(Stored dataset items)
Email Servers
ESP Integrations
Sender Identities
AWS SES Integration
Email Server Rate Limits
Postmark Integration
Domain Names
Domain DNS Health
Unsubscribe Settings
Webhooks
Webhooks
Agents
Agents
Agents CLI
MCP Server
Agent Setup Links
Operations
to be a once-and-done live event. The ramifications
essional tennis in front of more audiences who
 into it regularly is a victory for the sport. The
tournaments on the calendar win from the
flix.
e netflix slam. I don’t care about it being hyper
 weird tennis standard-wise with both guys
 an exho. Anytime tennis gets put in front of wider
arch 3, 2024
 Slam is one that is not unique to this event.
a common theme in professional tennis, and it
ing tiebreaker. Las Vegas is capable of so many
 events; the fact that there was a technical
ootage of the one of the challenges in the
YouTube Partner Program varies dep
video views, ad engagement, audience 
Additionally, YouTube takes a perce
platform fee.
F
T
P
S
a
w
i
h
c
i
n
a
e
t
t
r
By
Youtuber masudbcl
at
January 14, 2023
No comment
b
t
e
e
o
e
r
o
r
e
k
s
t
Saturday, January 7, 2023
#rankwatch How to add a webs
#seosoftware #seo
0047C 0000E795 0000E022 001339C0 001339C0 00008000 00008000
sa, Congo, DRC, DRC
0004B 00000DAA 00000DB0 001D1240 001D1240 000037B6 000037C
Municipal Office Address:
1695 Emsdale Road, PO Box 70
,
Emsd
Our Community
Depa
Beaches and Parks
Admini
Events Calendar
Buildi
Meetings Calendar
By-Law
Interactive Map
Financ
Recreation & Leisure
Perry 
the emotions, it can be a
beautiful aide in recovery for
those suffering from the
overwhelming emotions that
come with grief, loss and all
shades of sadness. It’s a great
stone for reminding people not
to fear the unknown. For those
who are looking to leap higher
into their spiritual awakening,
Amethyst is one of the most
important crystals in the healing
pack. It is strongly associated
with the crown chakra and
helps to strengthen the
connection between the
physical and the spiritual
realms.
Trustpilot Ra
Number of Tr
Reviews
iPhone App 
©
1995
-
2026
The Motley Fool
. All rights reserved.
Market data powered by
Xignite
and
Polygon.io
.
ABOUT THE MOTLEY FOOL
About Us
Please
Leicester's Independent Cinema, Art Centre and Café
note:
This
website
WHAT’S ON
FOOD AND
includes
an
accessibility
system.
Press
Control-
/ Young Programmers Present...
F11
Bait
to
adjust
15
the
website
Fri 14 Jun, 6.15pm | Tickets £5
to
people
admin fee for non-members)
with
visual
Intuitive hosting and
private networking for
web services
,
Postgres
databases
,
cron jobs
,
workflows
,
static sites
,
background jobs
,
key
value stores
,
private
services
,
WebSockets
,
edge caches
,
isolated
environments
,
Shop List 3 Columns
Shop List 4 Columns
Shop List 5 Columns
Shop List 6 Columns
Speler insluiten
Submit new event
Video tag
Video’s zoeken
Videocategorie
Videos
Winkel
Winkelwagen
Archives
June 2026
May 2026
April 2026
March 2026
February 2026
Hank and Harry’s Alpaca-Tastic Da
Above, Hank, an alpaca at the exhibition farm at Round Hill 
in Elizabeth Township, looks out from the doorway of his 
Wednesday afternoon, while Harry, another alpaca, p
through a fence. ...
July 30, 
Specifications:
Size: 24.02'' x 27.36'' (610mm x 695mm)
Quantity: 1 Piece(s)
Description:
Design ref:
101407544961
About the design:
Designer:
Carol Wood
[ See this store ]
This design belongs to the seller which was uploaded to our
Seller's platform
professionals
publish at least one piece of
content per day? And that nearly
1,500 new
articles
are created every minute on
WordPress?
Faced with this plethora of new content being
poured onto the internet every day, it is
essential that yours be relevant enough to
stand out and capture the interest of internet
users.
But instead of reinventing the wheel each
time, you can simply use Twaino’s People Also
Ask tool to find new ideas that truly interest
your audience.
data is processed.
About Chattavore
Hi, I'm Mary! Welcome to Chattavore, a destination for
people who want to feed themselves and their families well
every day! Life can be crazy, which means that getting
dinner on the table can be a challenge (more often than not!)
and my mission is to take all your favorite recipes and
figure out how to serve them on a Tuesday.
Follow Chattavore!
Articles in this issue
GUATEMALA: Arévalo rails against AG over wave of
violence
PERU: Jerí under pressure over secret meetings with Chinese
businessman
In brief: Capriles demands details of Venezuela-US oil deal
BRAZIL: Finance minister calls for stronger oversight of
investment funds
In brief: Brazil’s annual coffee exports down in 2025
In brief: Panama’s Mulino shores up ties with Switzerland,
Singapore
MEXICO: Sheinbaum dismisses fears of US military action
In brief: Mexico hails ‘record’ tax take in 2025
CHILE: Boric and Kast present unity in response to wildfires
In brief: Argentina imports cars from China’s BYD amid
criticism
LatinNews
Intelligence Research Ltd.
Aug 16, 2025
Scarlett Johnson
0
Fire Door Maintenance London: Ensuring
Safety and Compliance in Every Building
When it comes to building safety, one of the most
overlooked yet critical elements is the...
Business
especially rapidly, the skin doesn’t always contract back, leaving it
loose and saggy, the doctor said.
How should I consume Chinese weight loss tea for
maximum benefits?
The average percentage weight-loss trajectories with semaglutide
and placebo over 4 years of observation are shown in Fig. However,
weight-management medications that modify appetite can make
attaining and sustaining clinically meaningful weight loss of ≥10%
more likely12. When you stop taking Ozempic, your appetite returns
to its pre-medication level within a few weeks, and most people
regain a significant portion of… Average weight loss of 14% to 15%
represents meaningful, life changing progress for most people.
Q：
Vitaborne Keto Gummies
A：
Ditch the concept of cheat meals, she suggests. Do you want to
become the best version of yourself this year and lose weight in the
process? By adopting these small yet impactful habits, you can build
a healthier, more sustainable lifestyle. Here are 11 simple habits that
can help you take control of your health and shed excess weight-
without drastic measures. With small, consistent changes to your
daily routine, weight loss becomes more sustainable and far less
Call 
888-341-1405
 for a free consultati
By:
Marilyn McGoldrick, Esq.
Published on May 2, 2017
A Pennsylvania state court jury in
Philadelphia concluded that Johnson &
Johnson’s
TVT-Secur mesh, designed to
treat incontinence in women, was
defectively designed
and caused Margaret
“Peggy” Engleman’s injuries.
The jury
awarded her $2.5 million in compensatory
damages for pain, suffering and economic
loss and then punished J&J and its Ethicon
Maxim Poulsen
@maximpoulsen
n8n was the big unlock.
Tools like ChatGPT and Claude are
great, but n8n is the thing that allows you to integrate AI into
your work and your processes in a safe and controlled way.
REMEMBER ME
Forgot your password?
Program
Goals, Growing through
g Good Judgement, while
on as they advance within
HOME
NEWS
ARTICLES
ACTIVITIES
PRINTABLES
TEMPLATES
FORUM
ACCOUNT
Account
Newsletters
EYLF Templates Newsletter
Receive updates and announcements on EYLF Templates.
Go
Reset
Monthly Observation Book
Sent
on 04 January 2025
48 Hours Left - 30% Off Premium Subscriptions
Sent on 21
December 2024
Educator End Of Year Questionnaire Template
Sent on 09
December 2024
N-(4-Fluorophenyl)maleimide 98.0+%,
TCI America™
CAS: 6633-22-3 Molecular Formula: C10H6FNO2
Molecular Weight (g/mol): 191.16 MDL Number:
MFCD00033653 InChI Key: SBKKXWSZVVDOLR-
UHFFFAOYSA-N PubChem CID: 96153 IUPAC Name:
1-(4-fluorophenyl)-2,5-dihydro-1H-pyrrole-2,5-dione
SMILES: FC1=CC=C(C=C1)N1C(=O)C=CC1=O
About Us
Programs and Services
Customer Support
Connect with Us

* [What you should do]: Turn the stretch of the data above, from its first line through the line containing "stone for reminding people not", into a Markdown table with the columns Row and Line. Give each line its row number and skip any blank lines.

* [Response area]:
| Row | Line |
|---|---|
| 1 | Email Servers |
| 2 | ESP Integrations |
| 3 | Sender Identities |
| 4 | AWS SES Integration |
| 5 | Email Server Rate Limits |
| 6 | Postmark Integration |
| 7 | Domain Names |
| 8 | Domain DNS Health |
| 9 | Unsubscribe Settings |
| 10 | Webhooks |
| 11 | Webhooks |
| 12 | Agents |
| 13 | Agents |
| 14 | Agents CLI |
| 15 | MCP Server |
| 16 | Agent Setup Links |
| 17 | Operations |
| 18 | to be a once-and-done live event. The ramifications |
| 19 | essional tennis in front of more audiences who |
| 20 |  into it regularly is a victory for the sport. The |
| 21 | tournaments on the calendar win from the |
| 22 | flix. |
| 23 | e netflix slam. I don’t care about it being hyper |
| 24 |  weird tennis standard-wise with both guys |
| 25 |  an exho. Anytime tennis gets put in front of wider |
| 26 | arch 3, 2024 |
| 27 |  Slam is one that is not unique to this event. |
| 28 | a common theme in professional tennis, and it |
| 29 | ing tiebreaker. Las Vegas is capable of so many |
| 30 |  events; the fact that there was a technical |
| 31 | ootage of the one of the challenges in the |
| 32 | YouTube Partner Program varies dep |
| 33 | video views, ad engagement, audience  |
| 34 | Additionally, YouTube takes a perce |
| 35 | platform fee. |
| 36 | F |
| 37 | T |
| 38 | P |
| 39 | S |
| 40 | a |
| 41 | w |
| 42 | i |
| 43 | h |
| 44 | c |
| 45 | i |
| 46 | n |
| 47 | a |
| 48 | e |
| 49 | t |
| 50 | t |
| 51 | r |
| 52 | By |
| 53 | Youtuber masudbcl |
| 54 | at |
| 55 | January 14, 2023 |
| 56 | No comment |
| 57 | b |
| 58 | t |
| 59 | e |
| 60 | e |
| 61 | o |
| 62 | e |
| 63 | r |
| 64 | o |
| 65 | r |
| 66 | e |
| 67 | k |
| 68 | s |
| 69 | t |
| 70 | Saturday, January 7, 2023 |
| 71 | #rankwatch How to add a webs |
| 72 | #seosoftware #seo |
| 73 | 0047C 0000E795 0000E022 001339C0 001339C0 00008000 00008000 |
| 74 | sa, Congo, DRC, DRC |
| 75 | 0004B 00000DAA 00000DB0 001D1240 001D1240 000037B6 000037C |
| 76 | Municipal Office Address: |
| 77 | 1695 Emsdale Road, PO Box 70 |
| 78 | , |
| 79 | Emsd |
| 80 | Our Community |
| 81 | Depa |
| 82 | Beaches and Parks |
| 83 | Admini |
| 84 | Events Calendar |
| 85 | Buildi |
| 86 | Meetings Calendar |
| 87 | By-Law |
| 88 | Interactive Map |
| 89 | Financ |
| 90 | Recreation & Leisure |
| 91 | Perry  |
| 92 | the emotions, it can be a |
| 93 | beautiful aide in recovery for |
| 94 | those suffering from the |
| 95 | overwhelming emotions that |
| 96 | come with grief, loss and all |
| 97 | shades of sadness. It’s a great |
| 98 | stone for reminding people not |